10Une partie des contributions qui suivent (J.-D. Boyer, P. Légé) s’inscrit dans une démarche que l’on peut qualifier d’histoire de la pensée, où l’œuvre des grands auteurs constitue la matière première de la recherche. La RFSE a aussi la vocation éditoriale d’accueillir ce type de travaux.
11Les autres contributions (M. Lavoie, E. Lazega) n’adoptent pas cette démarche méthodologique bien spécifique : leur objet porte d’abord et avant tout sur une problématique socio-économique contemporaine (État social, Tribunal de commerce de Paris) où la pensée des grands auteurs mobilisés ne constitue pas par elle-même l’objet d’étude mais est l’instrument au moyen duquel les faits sont ordonnés causalement les uns aux autres. L’un des articles (T. Pouch), se situe à mi-chemin entre ces deux démarches. Il s’attache à relire un auteur ancien, Malthus, et en même temps à le mobiliser comme moyen pertinent d’analyse, relié à des recherches actuelles, celles de North, sur un thème contemporain : le rôle de l’OMC dans l’organisation des échanges internationaux.
12Un autre fil rouge traverse certes les cinq articles de ce dossier : le rôle de l’État dans les affaires économiques.
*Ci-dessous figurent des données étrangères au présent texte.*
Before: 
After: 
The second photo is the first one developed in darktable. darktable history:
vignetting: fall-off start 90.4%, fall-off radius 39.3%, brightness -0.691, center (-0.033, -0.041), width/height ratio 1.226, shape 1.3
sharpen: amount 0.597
Ce constat n’est guère étonnant car finalement, implicitement ou explicitement, ce thème se retrouve très fréquemment au cœur des travaux en sciences sociales, il n’est pas très discriminant à lui seul.
13La pensée d’Adam Smith est-elle traversée par une dichotomie entre l’économique, centré sur l’intérêt, et la philosophie morale, fondée sur la sympathie, comme la sociologie naissante a pu l’affirmer à la fin du XIXe siècle ? Pour Jean-Daniel Boyer, cette thèse, qui aurait servi l’autonomisation de la sociologie vis-à-vis de l’économie, serait sujette à caution car, au fond, l’unité de la pensée smithienne serait à rechercher dans son anthropologie, laquelle permettrait d’embrasser à la fois les sentiments moraux et les motifs de l’action économique.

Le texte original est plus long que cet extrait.